- What you need to do: Once the line containing "17L-7.5 6A9.5 9.5" is found, retype it and each line after it through the last entry below, word for word, and nothing else.

- Records for the exercise:
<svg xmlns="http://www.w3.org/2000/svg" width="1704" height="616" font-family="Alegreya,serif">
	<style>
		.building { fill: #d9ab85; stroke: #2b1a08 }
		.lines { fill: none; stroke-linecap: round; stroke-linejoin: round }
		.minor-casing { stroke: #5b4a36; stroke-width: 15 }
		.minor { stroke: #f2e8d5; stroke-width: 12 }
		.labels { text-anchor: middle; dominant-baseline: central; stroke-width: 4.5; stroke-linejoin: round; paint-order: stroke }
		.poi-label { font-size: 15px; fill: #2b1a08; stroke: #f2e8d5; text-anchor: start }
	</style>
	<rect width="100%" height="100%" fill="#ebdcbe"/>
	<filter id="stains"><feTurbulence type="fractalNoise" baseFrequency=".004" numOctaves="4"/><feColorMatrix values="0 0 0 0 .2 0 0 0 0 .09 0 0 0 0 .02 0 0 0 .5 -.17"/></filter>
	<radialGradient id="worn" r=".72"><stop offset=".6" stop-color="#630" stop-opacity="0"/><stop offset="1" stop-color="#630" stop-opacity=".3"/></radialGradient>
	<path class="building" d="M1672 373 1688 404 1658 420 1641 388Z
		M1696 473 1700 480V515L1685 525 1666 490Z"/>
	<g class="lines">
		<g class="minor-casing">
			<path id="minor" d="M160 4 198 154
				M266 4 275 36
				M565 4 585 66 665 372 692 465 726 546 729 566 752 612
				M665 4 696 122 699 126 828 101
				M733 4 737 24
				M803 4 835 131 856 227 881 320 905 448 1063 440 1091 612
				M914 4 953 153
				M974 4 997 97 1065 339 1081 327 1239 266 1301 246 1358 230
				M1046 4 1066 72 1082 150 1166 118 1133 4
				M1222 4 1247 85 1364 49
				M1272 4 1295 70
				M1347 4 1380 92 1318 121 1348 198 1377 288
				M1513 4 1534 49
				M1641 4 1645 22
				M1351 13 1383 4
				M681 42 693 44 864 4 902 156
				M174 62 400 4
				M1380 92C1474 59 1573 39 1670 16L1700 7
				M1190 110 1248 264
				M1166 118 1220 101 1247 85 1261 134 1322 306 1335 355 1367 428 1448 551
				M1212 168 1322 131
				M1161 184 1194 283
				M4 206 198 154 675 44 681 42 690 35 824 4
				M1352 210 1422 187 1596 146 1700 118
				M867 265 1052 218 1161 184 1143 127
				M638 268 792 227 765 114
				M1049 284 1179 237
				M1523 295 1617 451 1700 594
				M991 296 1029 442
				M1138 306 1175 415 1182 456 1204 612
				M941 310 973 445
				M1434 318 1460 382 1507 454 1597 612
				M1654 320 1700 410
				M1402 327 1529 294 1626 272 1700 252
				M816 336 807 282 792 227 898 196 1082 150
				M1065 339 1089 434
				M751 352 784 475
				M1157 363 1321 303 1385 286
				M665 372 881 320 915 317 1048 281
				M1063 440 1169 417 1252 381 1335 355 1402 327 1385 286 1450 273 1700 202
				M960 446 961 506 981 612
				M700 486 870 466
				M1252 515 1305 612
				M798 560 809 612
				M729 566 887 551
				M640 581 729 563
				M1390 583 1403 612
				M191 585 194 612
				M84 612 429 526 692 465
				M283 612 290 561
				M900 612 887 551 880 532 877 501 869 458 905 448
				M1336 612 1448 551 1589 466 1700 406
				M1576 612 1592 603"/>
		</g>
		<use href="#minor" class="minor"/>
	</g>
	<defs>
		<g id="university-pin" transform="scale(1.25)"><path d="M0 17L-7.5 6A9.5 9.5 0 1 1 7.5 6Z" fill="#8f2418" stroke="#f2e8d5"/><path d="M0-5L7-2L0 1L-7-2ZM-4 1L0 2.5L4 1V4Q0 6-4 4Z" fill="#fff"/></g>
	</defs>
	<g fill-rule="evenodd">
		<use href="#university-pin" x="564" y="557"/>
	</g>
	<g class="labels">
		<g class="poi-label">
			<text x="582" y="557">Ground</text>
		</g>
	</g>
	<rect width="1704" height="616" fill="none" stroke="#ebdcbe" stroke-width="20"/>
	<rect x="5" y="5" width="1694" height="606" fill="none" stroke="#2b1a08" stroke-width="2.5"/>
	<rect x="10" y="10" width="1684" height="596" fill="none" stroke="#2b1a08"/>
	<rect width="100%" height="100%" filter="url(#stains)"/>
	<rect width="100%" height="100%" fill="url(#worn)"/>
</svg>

- Completed task:
		<g id="university-pin" transform="scale(1.25)"><path d="M0 17L-7.5 6A9.5 9.5 0 1 1 7.5 6Z" fill="#8f2418" stroke="#f2e8d5"/><path d="M0-5L7-2L0 1L-7-2ZM-4 1L0 2.5L4 1V4Q0 6-4 4Z" fill="#fff"/></g>
	</defs>
	<g fill-rule="evenodd">
		<use href="#university-pin" x="564" y="557"/>
	</g>
	<g class="labels">
		<g class="poi-label">
			<text x="582" y="557">Ground</text>
		</g>
	</g>
	<rect width="1704" height="616" fill="none" stroke="#ebdcbe" stroke-width="20"/>
	<rect x="5" y="5" width="1694" height="606" fill="none" stroke="#2b1a08" stroke-width="2.5"/>
	<rect x="10" y="10" width="1684" height="596" fill="none" stroke="#2b1a08"/>
	<rect width="100%" height="100%" filter="url(#stains)"/>
	<rect width="100%" height="100%" fill="url(#worn)"/>
</svg>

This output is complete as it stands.